* TASK PROMPT *
Lift out, unaltered, the lines of the material below between the line holding "de su máquina?" and the line holding "de la máquina?", counting both.
___ DATA FOR ANALYSIS
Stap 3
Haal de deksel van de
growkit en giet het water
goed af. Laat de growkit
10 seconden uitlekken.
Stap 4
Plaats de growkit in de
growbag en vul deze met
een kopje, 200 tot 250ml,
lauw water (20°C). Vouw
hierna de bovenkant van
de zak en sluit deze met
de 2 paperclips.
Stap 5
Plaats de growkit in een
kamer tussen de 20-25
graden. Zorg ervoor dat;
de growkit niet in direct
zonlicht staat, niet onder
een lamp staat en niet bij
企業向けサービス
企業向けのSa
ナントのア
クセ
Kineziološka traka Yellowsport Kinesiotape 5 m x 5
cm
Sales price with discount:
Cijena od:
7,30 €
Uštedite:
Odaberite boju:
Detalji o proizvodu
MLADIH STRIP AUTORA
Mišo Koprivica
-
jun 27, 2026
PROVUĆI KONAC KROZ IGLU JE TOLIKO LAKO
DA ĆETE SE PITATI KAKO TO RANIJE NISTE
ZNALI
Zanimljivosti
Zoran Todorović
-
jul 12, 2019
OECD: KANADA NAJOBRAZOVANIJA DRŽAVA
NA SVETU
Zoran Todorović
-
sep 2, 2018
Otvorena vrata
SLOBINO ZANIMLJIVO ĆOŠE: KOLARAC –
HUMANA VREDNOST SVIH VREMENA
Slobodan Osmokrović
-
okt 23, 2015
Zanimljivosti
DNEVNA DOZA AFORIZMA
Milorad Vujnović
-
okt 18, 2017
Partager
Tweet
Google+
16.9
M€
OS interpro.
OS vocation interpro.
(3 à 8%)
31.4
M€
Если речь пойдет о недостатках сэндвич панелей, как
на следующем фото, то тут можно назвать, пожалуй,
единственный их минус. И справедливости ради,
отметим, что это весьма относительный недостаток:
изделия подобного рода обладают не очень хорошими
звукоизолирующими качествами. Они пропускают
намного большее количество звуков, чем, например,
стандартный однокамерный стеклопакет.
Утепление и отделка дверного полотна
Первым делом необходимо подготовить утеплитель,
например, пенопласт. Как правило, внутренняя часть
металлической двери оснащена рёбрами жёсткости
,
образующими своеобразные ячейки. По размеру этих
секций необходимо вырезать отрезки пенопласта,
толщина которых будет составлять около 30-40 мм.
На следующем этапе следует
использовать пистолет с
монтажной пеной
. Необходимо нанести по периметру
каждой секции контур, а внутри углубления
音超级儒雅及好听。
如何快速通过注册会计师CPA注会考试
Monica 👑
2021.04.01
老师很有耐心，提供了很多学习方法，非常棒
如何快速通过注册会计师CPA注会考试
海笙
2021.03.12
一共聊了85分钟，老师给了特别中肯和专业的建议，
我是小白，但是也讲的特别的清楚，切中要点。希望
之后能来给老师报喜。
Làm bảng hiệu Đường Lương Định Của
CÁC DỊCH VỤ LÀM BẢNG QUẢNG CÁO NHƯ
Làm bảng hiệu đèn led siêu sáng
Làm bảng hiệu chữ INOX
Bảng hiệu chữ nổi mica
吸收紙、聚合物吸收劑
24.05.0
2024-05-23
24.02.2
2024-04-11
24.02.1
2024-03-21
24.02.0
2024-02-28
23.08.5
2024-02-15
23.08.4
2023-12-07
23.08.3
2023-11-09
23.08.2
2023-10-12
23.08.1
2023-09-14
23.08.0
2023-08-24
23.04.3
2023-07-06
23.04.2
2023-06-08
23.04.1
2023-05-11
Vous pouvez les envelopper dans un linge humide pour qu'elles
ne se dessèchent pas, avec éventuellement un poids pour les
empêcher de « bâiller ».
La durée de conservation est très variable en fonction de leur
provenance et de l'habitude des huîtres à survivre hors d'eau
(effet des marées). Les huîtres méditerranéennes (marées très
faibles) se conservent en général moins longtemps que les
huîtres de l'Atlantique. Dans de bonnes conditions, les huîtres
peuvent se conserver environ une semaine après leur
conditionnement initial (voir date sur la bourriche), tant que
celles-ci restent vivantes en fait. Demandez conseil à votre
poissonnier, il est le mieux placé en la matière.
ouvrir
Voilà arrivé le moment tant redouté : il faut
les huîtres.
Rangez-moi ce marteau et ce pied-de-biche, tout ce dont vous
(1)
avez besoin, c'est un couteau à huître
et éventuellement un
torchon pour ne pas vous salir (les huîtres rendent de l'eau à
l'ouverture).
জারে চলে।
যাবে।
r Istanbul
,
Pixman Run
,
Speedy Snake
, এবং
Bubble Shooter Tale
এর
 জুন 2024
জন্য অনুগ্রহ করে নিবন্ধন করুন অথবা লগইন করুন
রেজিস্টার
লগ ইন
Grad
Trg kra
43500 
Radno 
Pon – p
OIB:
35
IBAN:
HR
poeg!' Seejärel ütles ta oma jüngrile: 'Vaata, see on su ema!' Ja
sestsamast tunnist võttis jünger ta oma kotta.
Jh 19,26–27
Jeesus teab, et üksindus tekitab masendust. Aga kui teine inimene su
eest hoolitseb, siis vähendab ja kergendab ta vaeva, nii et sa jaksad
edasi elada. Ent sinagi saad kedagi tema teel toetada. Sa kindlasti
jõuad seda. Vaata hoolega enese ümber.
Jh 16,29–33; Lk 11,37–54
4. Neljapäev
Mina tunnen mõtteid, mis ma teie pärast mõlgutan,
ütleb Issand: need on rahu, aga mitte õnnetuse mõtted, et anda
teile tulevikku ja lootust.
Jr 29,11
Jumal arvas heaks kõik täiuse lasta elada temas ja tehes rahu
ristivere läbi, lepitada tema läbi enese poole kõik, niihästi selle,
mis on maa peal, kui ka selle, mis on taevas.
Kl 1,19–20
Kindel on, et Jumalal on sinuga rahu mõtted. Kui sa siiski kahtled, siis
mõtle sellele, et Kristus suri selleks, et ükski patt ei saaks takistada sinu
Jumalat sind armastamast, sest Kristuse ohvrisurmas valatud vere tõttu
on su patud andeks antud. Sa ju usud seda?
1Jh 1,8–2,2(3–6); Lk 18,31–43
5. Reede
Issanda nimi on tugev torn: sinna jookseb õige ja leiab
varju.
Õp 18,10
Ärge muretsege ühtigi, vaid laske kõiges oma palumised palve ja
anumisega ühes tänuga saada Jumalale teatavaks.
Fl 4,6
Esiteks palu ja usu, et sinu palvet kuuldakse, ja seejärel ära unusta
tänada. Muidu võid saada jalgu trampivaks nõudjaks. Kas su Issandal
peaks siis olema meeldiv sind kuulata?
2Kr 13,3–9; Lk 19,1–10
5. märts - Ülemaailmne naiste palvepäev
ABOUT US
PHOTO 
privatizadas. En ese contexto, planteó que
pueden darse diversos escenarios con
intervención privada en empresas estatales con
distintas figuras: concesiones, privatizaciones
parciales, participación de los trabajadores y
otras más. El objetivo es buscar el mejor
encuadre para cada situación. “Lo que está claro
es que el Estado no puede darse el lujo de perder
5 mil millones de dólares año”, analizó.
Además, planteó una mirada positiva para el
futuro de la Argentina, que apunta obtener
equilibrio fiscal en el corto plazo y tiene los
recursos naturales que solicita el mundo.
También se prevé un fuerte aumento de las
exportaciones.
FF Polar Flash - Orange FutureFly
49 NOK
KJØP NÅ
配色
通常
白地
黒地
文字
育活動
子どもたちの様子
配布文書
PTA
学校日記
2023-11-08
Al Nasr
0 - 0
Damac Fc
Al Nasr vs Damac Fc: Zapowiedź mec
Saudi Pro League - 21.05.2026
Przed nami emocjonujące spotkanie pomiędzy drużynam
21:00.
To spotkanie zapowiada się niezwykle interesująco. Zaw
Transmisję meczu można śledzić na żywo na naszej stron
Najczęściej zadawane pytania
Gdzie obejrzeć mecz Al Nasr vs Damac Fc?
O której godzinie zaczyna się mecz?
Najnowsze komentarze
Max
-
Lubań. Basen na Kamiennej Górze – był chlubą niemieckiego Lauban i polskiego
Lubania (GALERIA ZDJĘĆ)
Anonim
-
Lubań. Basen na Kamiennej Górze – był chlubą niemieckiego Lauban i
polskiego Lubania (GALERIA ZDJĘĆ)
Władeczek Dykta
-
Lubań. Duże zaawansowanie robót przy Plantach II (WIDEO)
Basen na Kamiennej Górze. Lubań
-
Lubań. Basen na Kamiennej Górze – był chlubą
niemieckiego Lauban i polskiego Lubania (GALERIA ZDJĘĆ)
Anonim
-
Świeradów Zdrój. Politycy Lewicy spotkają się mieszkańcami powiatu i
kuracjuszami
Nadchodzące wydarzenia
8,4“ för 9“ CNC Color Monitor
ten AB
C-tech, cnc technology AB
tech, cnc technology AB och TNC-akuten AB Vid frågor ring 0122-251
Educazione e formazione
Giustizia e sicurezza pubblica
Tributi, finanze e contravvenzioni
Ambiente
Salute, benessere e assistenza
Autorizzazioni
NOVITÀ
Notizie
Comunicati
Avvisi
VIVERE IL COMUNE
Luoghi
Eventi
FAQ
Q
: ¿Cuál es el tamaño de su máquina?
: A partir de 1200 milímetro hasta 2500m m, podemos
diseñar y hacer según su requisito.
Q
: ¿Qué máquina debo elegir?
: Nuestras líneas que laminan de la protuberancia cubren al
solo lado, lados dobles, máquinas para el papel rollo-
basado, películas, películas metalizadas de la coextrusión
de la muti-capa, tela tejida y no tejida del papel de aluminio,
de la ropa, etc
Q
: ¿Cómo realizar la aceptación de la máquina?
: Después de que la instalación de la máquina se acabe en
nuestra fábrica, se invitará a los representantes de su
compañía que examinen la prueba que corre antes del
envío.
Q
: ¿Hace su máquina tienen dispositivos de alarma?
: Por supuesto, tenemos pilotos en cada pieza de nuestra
______
* RESULT *
: ¿Cuál es el tamaño de su máquina?
: A partir de 1200 milímetro hasta 2500m m, podemos
diseñar y hacer según su requisito.
Q
: ¿Qué máquina debo elegir?
: Nuestras líneas que laminan de la protuberancia cubren al
solo lado, lados dobles, máquinas para el papel rollo-
basado, películas, películas metalizadas de la coextrusión
de la muti-capa, tela tejida y no tejida del papel de aluminio,
de la ropa, etc
Q
: ¿Cómo realizar la aceptación de la máquina?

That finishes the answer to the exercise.